EXERCISE DETAILS => Please transcribe the passage of the article on the pastor's resignation from "A message left" up to and including "unsuccessful last evening.".

DOCUMENT SECTION =>
----------------------------------------
Nashua — The Rev. Gerard Desmarais, pastor of St. Joseph Parish, has resigned his post due to objections over Diocese of Manchester Bishop John B. McCormack’s management style.

According to worshippers attending the church’s 10 a.m. Mass, Desmarais announced his decision before the service began. Desmarais told those at Mass that his resignation would be effective Tuesday. It was not immediately clear where he would go next, but parishioners said Desmarais made it known that he would remain a priest.

“Father Gerry is definitely committed to his vocation, and it really comes down to philosophy. This is what it’s all about,” said David Miller, a St. Joseph communicant who attended yesterday’s the Mass.

In essence, Miller said, Desmarais told parishioners he felt it was time for him to pursue his work as a priest in another diocese, one which was more in line with his viewpoints.

A message left for Desmarais at his office was not returned last night. No one was home early yesterday evening at the church rectory in Hollis, a short distance away from the 777 W. Hollis St. church. An attempt to reach a spokesman for the Diocese of Manchester was also unsuccessful last evening.

The decision came as a surprise to Miller and others attending the 10 a.m. Mass yesterday, which Desmarais did not celebrate.

Desmarais also told worshippers about his decision at the conclusion of the church’s other two Masses this past weekend, according to parishioners. Attendees also said Desmarais didn’t talk specifically about the sexual abuse scandal, a highly contentious issue for the Catholic Church.
----------------------------------------
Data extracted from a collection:
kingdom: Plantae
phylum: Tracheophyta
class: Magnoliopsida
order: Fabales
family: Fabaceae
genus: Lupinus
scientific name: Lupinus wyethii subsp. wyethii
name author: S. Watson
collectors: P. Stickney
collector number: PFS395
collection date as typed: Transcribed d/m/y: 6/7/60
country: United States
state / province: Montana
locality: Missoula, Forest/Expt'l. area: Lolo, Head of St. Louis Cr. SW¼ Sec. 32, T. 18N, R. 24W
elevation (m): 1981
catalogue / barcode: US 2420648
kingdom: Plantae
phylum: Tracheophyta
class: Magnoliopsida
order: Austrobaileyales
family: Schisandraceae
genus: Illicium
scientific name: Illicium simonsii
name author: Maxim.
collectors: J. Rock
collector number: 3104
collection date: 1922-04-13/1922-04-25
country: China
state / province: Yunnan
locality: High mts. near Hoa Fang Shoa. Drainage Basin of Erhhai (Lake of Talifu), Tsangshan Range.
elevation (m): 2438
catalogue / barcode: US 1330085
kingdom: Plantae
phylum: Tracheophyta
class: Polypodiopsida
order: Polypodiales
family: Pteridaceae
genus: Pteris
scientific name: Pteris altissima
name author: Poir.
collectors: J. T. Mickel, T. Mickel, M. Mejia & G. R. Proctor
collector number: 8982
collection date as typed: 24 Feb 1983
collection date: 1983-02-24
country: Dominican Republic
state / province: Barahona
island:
----------------------------------------
COMPLETED EXERCISE =>
A message left for Desmarais at his office was not returned last night. No one was home early yesterday evening at the church rectory in Hollis, a short distance away from the 777 W. Hollis St. church. An attempt to reach a spokesman for the Diocese of Manchester was also unsuccessful last evening.